Friday, May 20, 2016

Collectable Illustrations for Children's Books

In 1863, publishers Adam and Charles Black sold Sir Walter Scott’s Waverley Novels in five editions – ‘The People’s Illustrated Edition’ in 5 volumes with 100 wood engraving illustrations and one prited from a steel printing-plate; ‘The Cabinet Edition’ in 25 volumes with one wood and one steel engraving in each volume; ‘The ‘1847’ Edition’ in 48 volumes in large type with 96 illustrations (each novel in two volumes for ease of use); ‘The New Illustrated Edition’ in 48 volumes printed in a new type-font with 1600 illustrations drawn by a range of artist members of the Royal Academy …and ‘The Library Edition’ bound in extra-gilt cloth in 25 volumes with 204 engravings by the most eminent artists of the time. They are advertised in this small Almanac (about half the size of a postcard) created and distributed by the publisher, along with description of other books by Scott with multiple editions:


With what delectation would prospective purchasers of Sir Walter’s books have surveyed the choices available! How eagerly they must have anticipated reading pleasure when they placed their order. 

The engravings for the volumes were printed on quality paper and with generous margins and sold separately . Would purchasers keep them safely hidden away, frame them or engage a hand-bookbinder to add them into the text and create volumes with sumptuous covers?



Mini-Posters of Quentin Blake's illustrations of Matilda are currently available for $12 Australian - or less in special deals.

I wonder if the ability to collect affordable copies of illustrations from a wide range of children's books would encourage book sales, reading and creativity? 

Peter Taylor 

Sunday, May 15, 2016

An Elephant Story from India

During WW2, my uncle, who was called Wag, was stationed at Arokonam (now called Arakkonam) in India, about 50km west from Chennai. This a Christmas aerogram that he sent to his sister Vera, my mother.

During his stay he paid for a temple elephant to take part in a parade. If anyone who reads this blog-post lives in India or has friends there who can tell me, I'd love to know which temple would have supplied the elephant and if the parade is still held today. Is it an annual event? What does it celebrate?

When Wag returned to England at the end of hostilities, he took home elephant carvings of all sizes for his family. One was minute and enclosed in a hollowed manjadi seed, and he gave it to my mother and I now own it. Most seeds have 12 elephants in them, some up to 100 - but mine only has one carving. You get one wish for each elephant. I wonder if each person who owns the seed gets a wish. What would you wish for? This has been a stimulus for my new picture book story in progress.

Carving elephants this size strained the eyes of child workers so that, sadly, some lost their sight, and I've read that consequently the industry was closed down in the 1970s or 80s.  I'd also like to know:
  1. How old were the children who did the carving?
  2. Did they work from home or were they employed in workshops? 
  3. How much did they earn?
  4. What tools did they use?
  5. How did they do it?

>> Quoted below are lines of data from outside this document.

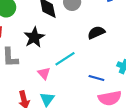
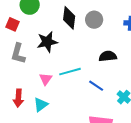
blue line: (96, 78) -> (96, 86), moved

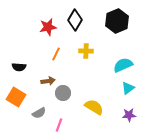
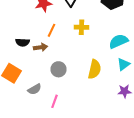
black semicircle: (19, 67) -> (22, 42), moved
brown arrow: (48, 81) -> (40, 47), moved
yellow semicircle: (94, 107) -> (94, 69), moved, turned 72

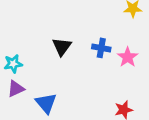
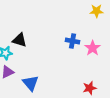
black triangle: (62, 47) -> (20, 40), moved, turned -49

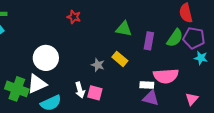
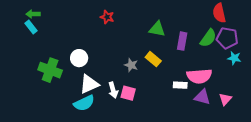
white circle: (46, 58) -> (79, 58), size x0.7
white triangle: (37, 84) -> (89, 84), moved
green cross: (17, 89) -> (50, 70), moved
purple triangle: (151, 98) -> (202, 97), moved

Did they have magnifying glasses or carve unaided?  
  6. Is it really true that the industry has been prohibited? I wonder if some people are disregarding any law and children are still being exploited with horrendous consequences because, if you put ‘elephant seed’ in a search on eBay, you’ll find quite a few for sale, and they are very cheap.
Any help will be very much appreciated!

Peter Taylor

Monday, May 02, 2016

Where Do Stories Come From - A Gift From The Universe

Many writers describe getting in the writing groove to such an extent that they feel that they are writing down a dictation. Similarly, some musicians also say that phrases appear to be fed to them by ‘mystic powers’ in the universe. 

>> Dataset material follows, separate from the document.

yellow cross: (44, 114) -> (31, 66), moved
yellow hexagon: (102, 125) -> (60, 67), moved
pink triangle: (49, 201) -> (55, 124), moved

After reading in a newspaper that the Australian home of Joe Bugner (the then national Heavyweight Boxing Champion) was burgled while he was away at a fight, I started writing a children’s story about a boy who found the stolen watch belonging to his racing driver hero, and tried to return it

At one stage, I wasn’t sure how to progress with it, and it was put on the back burner. 

Months later, I was homeward bound to Australia from the UK and checking-in at Heathrow airport. The clerk asked what I did for a living. I told him I was writing a children's story and how it originated. He smiled. I looked at his name badge. He was Joe Bugner’s son - and the plot suddenly became clearer. 

Co-incidence or ‘powers’ in the universe? 

Some places also seem to draw me to keep returning there as though I am owned by the earth – which is the belief of numerous cultures.

Have you ever been given a 'gift from the universe' when it was needed, but unexpected?